Una taxonomía que se manifiesta por igual en el conjunto de cosas que nos rodean, que forman nuestro hábitat material y cultural en el que existimos y con el que nos relacionamos. Los filtros para su búsqueda son cada vez mayores porque las categorizaciones crecen a la misma velocidad que la oferta disponible de dichas cosas. Ante la masiva producción de cosas, requerimos ordenación y clasificación. Necesitamos categorías y palabras que nos guíen y en las que encuadrar las cosas y encuadrarnos a nosotros mismos.

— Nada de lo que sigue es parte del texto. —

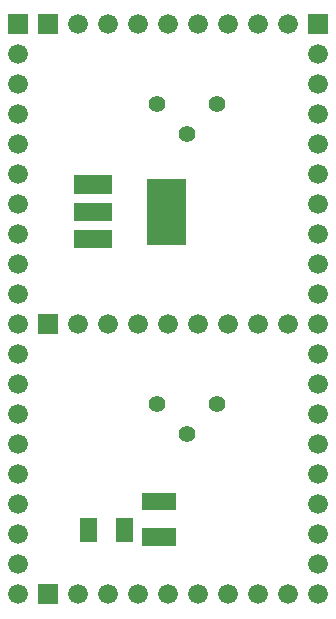
<source format=gbr>
G04 start of page 6 for group -4062 idx -4062 *
G04 Title: (unknown), soldermask *
G04 Creator: pcb 20140316 *
G04 CreationDate: Tue 10 Mar 2015 03:40:30 PM GMT UTC *
G04 For: fosse *
G04 Format: Gerber/RS-274X *
G04 PCB-Dimensions (mil): 1250.00 2150.00 *
G04 PCB-Coordinate-Origin: lower left *
%MOIN*%
%FSLAX25Y25*%
%LNBOTTOMMASK*%
%ADD49R,0.1280X0.1280*%
%ADD48R,0.0572X0.0572*%
%ADD47R,0.0620X0.0620*%
%ADD46C,0.0001*%
%ADD45C,0.0660*%
%ADD44C,0.0560*%
G54D44*X57000Y179000D03*
X77000D03*
X67000Y169000D03*
G54D45*X10500Y165500D03*
Y155500D03*
G54D46*G36*
X107200Y208800D02*Y202200D01*
X113800D01*
Y208800D01*
X107200D01*
G37*
G54D45*X110500Y195500D03*
Y185500D03*
Y175500D03*
Y165500D03*
Y155500D03*
Y145500D03*
Y135500D03*
G54D46*G36*
X7200Y208800D02*Y202200D01*
X13800D01*
Y208800D01*
X7200D01*
G37*
G54D45*X10500Y195500D03*
Y185500D03*
Y175500D03*
G54D46*G36*
X17200Y208800D02*Y202200D01*
X23800D01*
Y208800D01*
X17200D01*
G37*
G54D45*X30500Y205500D03*
X40500D03*
X50500D03*
X60500D03*
X70500D03*
X80500D03*
X90500D03*
X100500D03*
G54D44*X57000Y79000D03*
X77000D03*
X67000Y69000D03*
G54D45*X10500Y115500D03*
Y105500D03*
Y95500D03*
Y85500D03*
G54D46*G36*
X17200Y108800D02*Y102200D01*
X23800D01*
Y108800D01*
X17200D01*
G37*
G54D45*X110500Y125500D03*
Y115500D03*
Y105500D03*
Y95500D03*
Y85500D03*
Y75500D03*
Y65500D03*
Y55500D03*
Y45500D03*
Y35500D03*
Y25500D03*
Y15500D03*
X10500Y75500D03*
Y65500D03*
Y55500D03*
Y45500D03*
Y35500D03*
Y25500D03*
Y15500D03*
G54D46*G36*
X17200Y18800D02*Y12200D01*
X23800D01*
Y18800D01*
X17200D01*
G37*
G54D45*X30500Y15500D03*
X40500D03*
X50500D03*
X60500D03*
X70500D03*
X80500D03*
X90500D03*
X100500D03*
X10500Y145500D03*
Y135500D03*
Y125500D03*
X30500Y105500D03*
X40500D03*
X50500D03*
X60500D03*
X70500D03*
X80500D03*
X90500D03*
X100500D03*
G54D47*X32300Y134000D02*X38900D01*
X32300Y143000D02*X38900D01*
X32300Y152100D02*X38900D01*
G54D48*X34095Y38181D02*Y35819D01*
X45905Y38181D02*Y35819D01*
X54745Y34595D02*X60255D01*
X54745Y46405D02*X60255D01*
G54D49*X60000Y147500D02*Y138500D01*
M02*

</source>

La taxonomía, cuando refiere a la biología, puede afectar a las especies respecto a la investigación que se haga de ellas, pero básicamente no altera su comportamiento. Es decir, una mariposa puede ser clasificada como sea, pero seguirá llevando la misma vida que siempre llevó. Es una ordenación que no afecta a su existencia. No ocurre así cuando es el propio ser humano y sus cosas las que se convierten en objeto taxonómico, puesto que en nosotros sí se produce un cambio en nuestro proceder.
De manera progresiva, las etiquetas y taxonomías se van consolidando e imponiendo como forma de ordenarnos, e intentamos modelarnos para tener cabida en ellas. Lo que queda fuera de la etiqueta, como si de un abismo se tratara, ha de evitarse porque, de lo contrario, no seremos visibles, entendibles ni identificables, ni tampoco competitivos.
Sin embargo, ocurre una paradoja, y es que cuantas más etiquetas nos proporcionamos para clasificar y ordenarnos a nosotros mismos y a nuestras cosas, más nos desordenamos. Por más que nos pleguemos y repleguemos a las etiquetas, el ser humano y sus creaciones (y que así sea por siempre) se salen de los márgenes en muchas ocasiones, y esa creación y esa persona quedan en un espacio que no es ni una ni otra categoría. Ante ello, lo encajamos a la fuerza para comprobar, con el paso del tiempo, que en esa categoría supuestamente organizadora y clasificadora acaban conviviendo personas y cosas que poseen más diferencias que coincidencias. Esto hace que dicha categoría ya no ordene, sino que contribuya en mayor medida al desordene.
Esto provoca que, por ejemplo, uno encuentre uno de mis libros en la sección de religión cuando nada tiene que ver (tan solo que esa editorial es de origen religioso, aunque publica desde hace años ensayo social), o que otro esté encuadrado en espiritualidad cuando no existe alusión alguna a ella en sus páginas. La consecuencia es que esa obsesión por la etiqueta y taxonomía lleva a clasificar donde no es a muchas cosas y personas y, por lo tanto, a confundir, desordenar y hacer inaccesible el conocimiento de ellas. Esta paradoja provoca un empobrecimiento de nuestra especie, primeramente, porque lo que se sale de los márgenes, al estar encuadrado en una categoría en la que apenas encaja, pasa desapercibido. Y, en segundo lugar, porque para no pasar desapercibido, personas y cosas limitan sus posibilidades a lo que más se ajusta a esa etiqueta que les permita ser localizadas.
El resultado es que lo diferente queda apartado y el resto es casi una réplica que solo busca diferenciarse en sus formas, no en su fondo. Y es que la taxonomía para el ser humano y sus cosas, la obsesión por clasificarnos para identificarnos, nos conduce a hacernos inidentificables a nosotros mismos.